汗疱とはどんな病気か

 手のひらや手指、足の裏に小さな水疱(すいほう)が多数現れる再発性疾患です。

原因は何か

 原因は明らかではありませんが、夏期に汗の多い人にみられることが多いことから、汗が間接的に影響を及ぼしていると考えられています。また、食べ物や歯科金属中の金属に対するアレルギーが原因になっている場合もあります。

症状の現れ方

 手のひら、手指、足の裏などに、両側で内容が透明な小さな水疱が急に多数現れ、とくに指の側面によくみられます。小さな水疱はくっつき合って大豆大にまでなることもあり、通常かゆみはなく、時に周囲に紅斑を伴い強いかゆみや軽い痛みがあります。小さな水疱は次第に吸収され、通常2〜3週間で丸い鱗屑(りんせつ)(皮膚表面からはがれ落ちる角質)になってはがれて治っていきます。

検査と診断

 白癬菌症(はくせんきんしょう)(水虫)の可能性について、皮膚科で検査をします。足に白癬があってじくじくしている時には、白癬疹といって菌は感染していないのに手のひらや指にも小さな水疱が多発することがあるので、このような場合も皮膚科を受診します。
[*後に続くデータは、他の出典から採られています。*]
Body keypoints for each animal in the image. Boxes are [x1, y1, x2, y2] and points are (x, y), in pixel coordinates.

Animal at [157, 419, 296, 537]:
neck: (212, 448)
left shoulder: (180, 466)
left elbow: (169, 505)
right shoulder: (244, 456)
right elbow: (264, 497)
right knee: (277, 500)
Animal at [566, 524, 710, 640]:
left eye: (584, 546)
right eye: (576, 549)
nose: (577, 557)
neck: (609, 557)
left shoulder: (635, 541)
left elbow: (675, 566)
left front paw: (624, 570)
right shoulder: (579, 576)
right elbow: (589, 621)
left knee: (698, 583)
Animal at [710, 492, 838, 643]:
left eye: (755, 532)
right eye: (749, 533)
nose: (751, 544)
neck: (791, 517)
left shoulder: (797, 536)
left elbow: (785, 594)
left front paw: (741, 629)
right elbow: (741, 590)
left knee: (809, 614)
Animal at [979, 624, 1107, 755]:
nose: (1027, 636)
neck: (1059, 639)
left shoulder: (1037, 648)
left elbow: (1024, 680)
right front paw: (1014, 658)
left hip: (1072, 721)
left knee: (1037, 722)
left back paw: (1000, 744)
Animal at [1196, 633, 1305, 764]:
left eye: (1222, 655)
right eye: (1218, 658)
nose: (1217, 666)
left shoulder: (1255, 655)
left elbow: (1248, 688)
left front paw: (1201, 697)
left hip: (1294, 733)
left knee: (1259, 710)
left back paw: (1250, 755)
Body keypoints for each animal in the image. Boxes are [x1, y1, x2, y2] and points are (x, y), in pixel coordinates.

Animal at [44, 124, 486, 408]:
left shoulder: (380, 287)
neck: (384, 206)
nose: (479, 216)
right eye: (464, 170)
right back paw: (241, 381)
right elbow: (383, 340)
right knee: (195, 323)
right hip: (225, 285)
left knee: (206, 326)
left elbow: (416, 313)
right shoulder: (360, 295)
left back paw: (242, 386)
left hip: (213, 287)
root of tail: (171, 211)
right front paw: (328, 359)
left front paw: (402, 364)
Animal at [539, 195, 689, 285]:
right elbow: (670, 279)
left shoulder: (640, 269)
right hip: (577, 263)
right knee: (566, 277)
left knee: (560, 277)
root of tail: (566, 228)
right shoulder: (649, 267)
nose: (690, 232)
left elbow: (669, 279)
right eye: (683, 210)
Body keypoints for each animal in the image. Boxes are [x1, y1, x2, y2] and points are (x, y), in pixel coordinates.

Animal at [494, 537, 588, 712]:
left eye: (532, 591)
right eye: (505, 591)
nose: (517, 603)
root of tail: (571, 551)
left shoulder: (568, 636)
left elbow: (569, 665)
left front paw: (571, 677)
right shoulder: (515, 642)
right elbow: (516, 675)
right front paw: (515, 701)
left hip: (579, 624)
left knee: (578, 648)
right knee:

金属アレルギーの関与が疑われる場合はパッチテストを受けます。

治療の方法

 小さな水疱が現れてかゆみがある時には、ステロイド外用薬が有効です。水疱が乾いて皮膚が丸い鱗屑になってはがれる時期には、尿素(にょうそ)含有軟膏を手洗い後に塗ります。

汗疱に気づいたらどうする

 初夏のころ手のひらや指に小さな水疱が多発して、かゆみがなく、数週間で軽くなってしまう場合は、なるべく水仕事をひかえ、めくれてきた皮膚をむしらないようにして様子をみてもいいでしょう。かゆみが強い場合や、年間を通じて症状がみられる場合には、皮膚科で詳しく診察や検査を受けてください。